Onderwerp: Bezoek-historie

RSJ R-20/5752/GM, 12 augustus 2021, beroep
Uitspraakdatum:12-08-2021

Dit onderwerp bevat de volgende rubrieken.

 

Nummer          R-20/5752/GM

              

Betreft [klager]

Datum 12 augustus 2021

 

Uitspraak van de beroepscommissie van de RSJ op het beroep van [klager] (hierna: klager)

 

1. De procedure

Klager heeft beroep ingesteld tegen het medisch handelen van de inrichtingsarts van de Penitentiaire Inrichting (PI) Middelburg (hierna: de inrichtingsarts). Klager beklaagt zich erover dat hij driemaal geen medicatie heeft ontvangen voor zijn (slaap)problemen.

De medisch adviseur bij het ministerie van Justitie & Veiligheid heeft bemiddeld. Het bemiddelingsverslag bevindt zich in het dossier.

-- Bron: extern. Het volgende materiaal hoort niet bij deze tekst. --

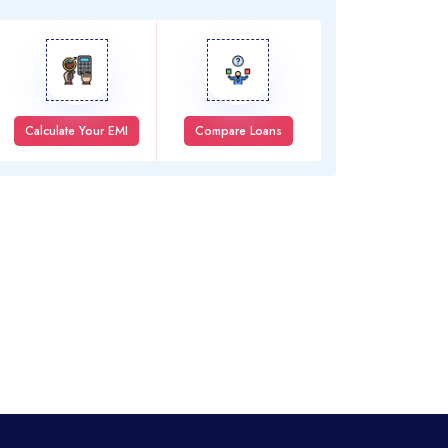
Calculate Your EMI
Compare Loans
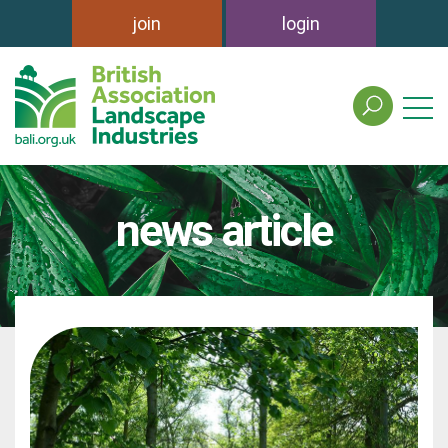
join
login
search
the
british
association
of
news article
landscape
industries
site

De beroepscommissie heeft klager en de inrichtingsarts in de gelegenheid gesteld hun standpunten schriftelijk (nader) toe te lichten. Een aanvankelijk geplande zitting heeft in verband met klagers in vrijheidsstelling geen doorgang gevonden.

 

2. De standpunten in beroep

Standpunt van klager

Klager heeft op 7 december 2019 zijn medicatie niet ontvangen. Dit was de derde keer. Hij slikt deze medicatie niet alleen voor zijn slaapproblemen, maar ook voor zijn psychische problemen. Als hij zijn medicatie niet dagelijks slikt, kan dit voor hem problemen veroorzaken. Klager heeft zelf medicatie geregeld. Deze medicatie is tijdens een celcontrole gevonden. Hij heeft hier een rapport voor gekregen.

 

Standpunt van de inrichtingsarts

Problemen rondom het verstrekken van medicatie hebben vooral te maken met het gedrag van klager. Gebleken is dat hij zijn medicatie “spaart”. Dat is niet toegestaan. Verder bleek dat er iets mis is gegaan met de levering van klagers medicatie door de apotheek. Daar is de inrichtingsarts niet verantwoordelijk voor. 

 

3. De beoordeling

Klager heeft verzocht het beroep mondeling te mogen toelichten. De beroepscommissie acht zich op basis van de stukken voldoende ingelicht om op het beroep te kunnen beslissen en wijst het verzoek daarom af.

Klager klaagt erover dat hij op 7 december 2019 zijn medicatie, Seroquel 25 mg, niet heeft ontvangen. Uit het medisch dossier blijkt dat de dosering van de medicatie op 21 november 2019 is verhoogd van 1D1T (éénmaal daags één tablet) naar 1D2T (éénmaal daags twee tabletten). Verder staat in het medisch dossier vermeld dat op 8 november 2019 15 stuks tabletten (1D1T) van de apotheker zijn ontvangen en op 21 november 2019 30 stuks (1D2T) en daarna pas op 8 december 2019 weer 30 stuks. Gelet hierop is na telling van het aantal dagen en tabletten klagers stelling dat hij op 7 december 2019 geen medicatie heeft ontvangen aannemelijk. Uit het medisch dossier volgt naar het oordeel van de beroepscommissie niet, zoals de inrichtingsarts veronderstelt, dat dit te wijten is aan een foutieve levering van de apotheker. Het herhaalrecept is een dag te laat ingediend.

Gelet op het voorgaande moet het handelen van de inrichtingsarts dan ook worden aangemerkt als in strijd met de norm van artikel 28 van de Penitentiaire maatregel (oud).

De beroepscommissie zal het beroep daarom gegrond verklaren. De beroepscommissie merkt op dat de gevolgen beperkt zijn geweest, nu het maar om eén dag gaat.  Gelet hierop acht de beroepscommissie een tegemoetkoming van €5,- afdoende voor het door klager geleden ongemak.

 

4. De uitspraak

De beroepscommissie verklaart het beroep gegrond.

Zij kent klager een tegemoetkoming toe van €7,50.

 

Deze uitspraak is op 12 augustus 2021 gedaan door de beroepscommissie, bestaande uit

mr. M.J. Stolwerk, voorzitter, drs. K.M.P.A.M. Habryka en drs. M.P. Frankenhuis, leden, bijgestaan door mr. R. Kokee, secretaris.